Camp.
C-A-M-P.
It has a lovely ring to it, no?
I have myself a reprieve from summer chaos this week. Amen and hallelujah to that.
Back in the spring, Caroline's friend, Alayna, chose this Extreme All Girls camp out of the parks department catalog. Alayna and her two brothers each got to pick a camp, and this is the one she chose. Alayna's mom approached me with the idea of the girls doing it together; there is a daily swim time in the Olympic sized indoor pool and Alayna's mom felt more comfortable sending her daughter if she had a buddy to hang with, especially during swim time.
Caroline, an adventurous girl who is up for anything, immediately agreed. So I signed her up.
Two weeks ago, Caroline's friend Rachel expressed interest in attending the camp, too. The girls were all fired up about the idea of the three of them going together. However, Rachel's mom is a busy woman and hadn't had the time to register her. On Sunday, the day before camp was to start, Rachel was still gung-ho with the camp idea and all we needed was for her mom to actually register her. In the mean time, their friend Bailey also expressed interest, so I emailed the info to her dad. He quickly said no, because the camp is pricey at $255 for the week. I can't say that I blame him.
And this is where my Sunday afternoon took a turn for the dramatic....
Since Bailey couldn't go and would (naturally and understandably) feel left out if the other three girls went to camp without her, she somehow managed to convince Rachel that if she went to camp, there was no guarantee that she would be in the same group as Caroline and Alayna. Immediately, Rachel called her mom and told her she didn't want to go to camp any more. I then got on the phone and told Cindy that I was 100% certain that Bailey had done something to change Rachel's mind. Come to find out, Bailey also told Rachel that if she didn't go to camp, her dad would take the two of them to Busch Gardens some day this week!
Sigh.
I'm so not capable of dealing with all this girl stuff.
Being the narc that I am, I told Cindy all of this. She said she'd talk to Rachel and give me a final answer that evening. At 9 pm, the phone rang and it was Cindy telling me that Rachel would not be going to camp, not because of what Bailey had done, but because her husband also felt the $255 camp fee was a bit steep.
It was a long day of roller coaster ups and downs.
Which does nothing for my feeble attempts to become zen.
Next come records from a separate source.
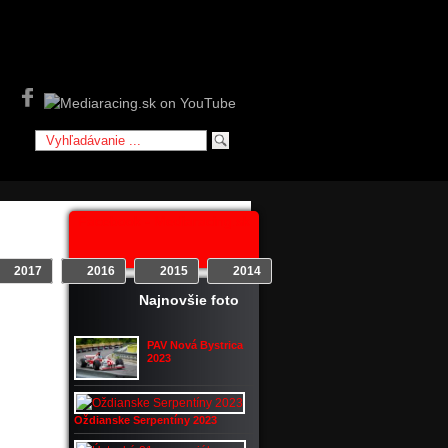
Facebook - Mediaracing.sk
2017
2016
2015
2014
2013
2012
Najnovšie foto
jšie
PAV Nová Bystrica
2023
Oždianske Serpentíny 2023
I don't know much, but I do know this: parenting is not conducive to zen-like living.
1 comment:
Wow. Girl drama.
I can imagine that $255 is steep when a kid mentions it one night before it starts. But I'm sorry that one kid talked the other one out of it, but I know how it would feel to be left out. Sigh. Being a kid is hard sometimes when it comes to friends. I know that in the summers I often felt left out from my school friends (esp in elementary school) because we lived so far out in the country and no one wanted to drive out there and my mom didn't run us every little place we wanted to go. So I had summer friends and school year friends.